**What this task involves:** Extract every line from the records below that contains the word "five".

Entries taken from a collection:
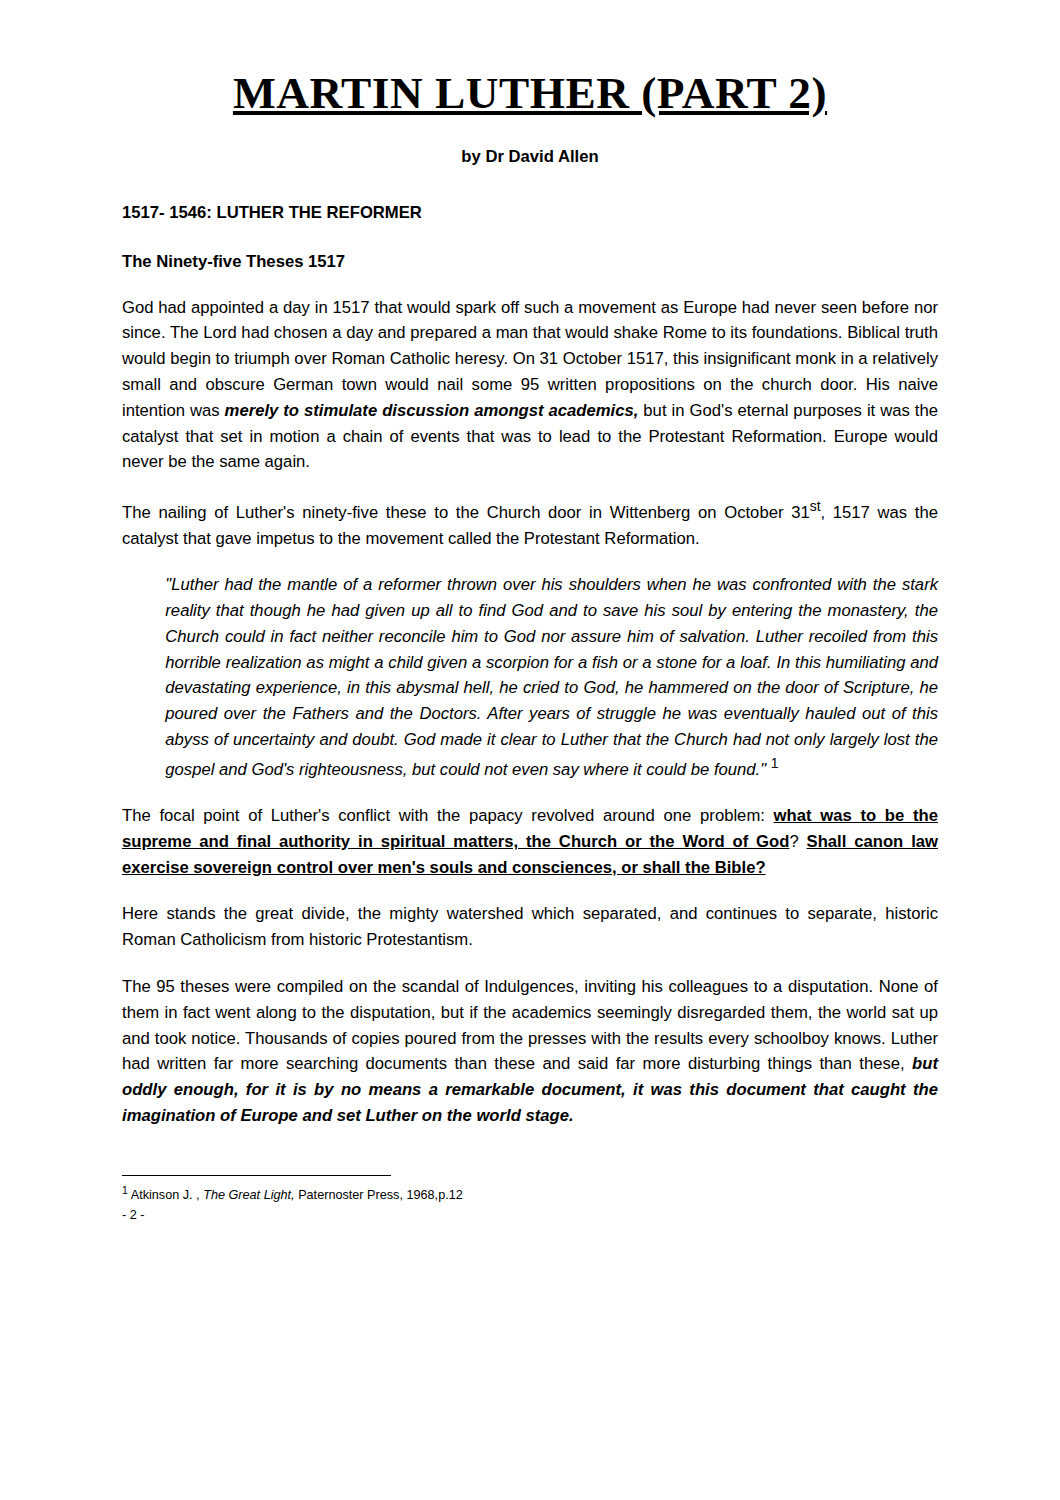MARTIN LUTHER (PART 2)
by Dr David Allen
1517- 1546: LUTHER THE REFORMER
The Ninety-five Theses 1517
God had appointed a day in 1517 that would spark off such a movement as Europe had never seen before nor since. The Lord had chosen a day and prepared a man that would shake Rome to its foundations. Biblical truth would begin to triumph over Roman Catholic heresy. On 31 October 1517, this insignificant monk in a relatively small and obscure German town would nail some 95 written propositions on the church door. His naive intention was merely to stimulate discussion amongst academics, but in God's eternal purposes it was the catalyst that set in motion a chain of events that was to lead to the Protestant Reformation. Europe would never be the same again.
The nailing of Luther's ninety-five these to the Church door in Wittenberg on October 31st, 1517 was the catalyst that gave impetus to the movement called the Protestant Reformation.
"Luther had the mantle of a reformer thrown over his shoulders when he was confronted with the stark reality that though he had given up all to find God and to save his soul by entering the monastery, the Church could in fact neither reconcile him to God nor assure him of salvation. Luther recoiled from this horrible realization as might a child given a scorpion for a fish or a stone for a loaf. In this humiliating and devastating experience, in this abysmal hell, he cried to God, he hammered on the door of Scripture, he poured over the Fathers and the Doctors. After years of struggle he was eventually hauled out of this abyss of uncertainty and doubt. God made it clear to Luther that the Church had not only largely lost the gospel and God's righteousness, but could not even say where it could be found." 1
The focal point of Luther's conflict with the papacy revolved around one problem: what was to be the supreme and final authority in spiritual matters, the Church or the Word of God? Shall canon law exercise sovereign control over men's souls and consciences, or shall the Bible?
Here stands the great divide, the mighty watershed which separated, and continues to separate, historic Roman Catholicism from historic Protestantism.
The 95 theses were compiled on the scandal of Indulgences, inviting his colleagues to a disputation. None of them in fact went along to the disputation, but if the academics seemingly disregarded them, the world sat up and took notice. Thousands of copies poured from the presses with the results every schoolboy knows. Luther had written far more searching documents than these and said far more disturbing things than these, but oddly enough, for it is by no means a remarkable document, it was this document that caught the imagination of Europe and set Luther on the world stage.
1 Atkinson J. , The Great Light, Paternoster Press, 1968,p.12
- 2 -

**Task answer:**
The Ninety-five Theses 1517
The nailing of Luther's ninety-five these to the Church door in Wittenberg on October 31st, 1517 was the catalyst that gave impetus to the movement called the Protestant Reformation.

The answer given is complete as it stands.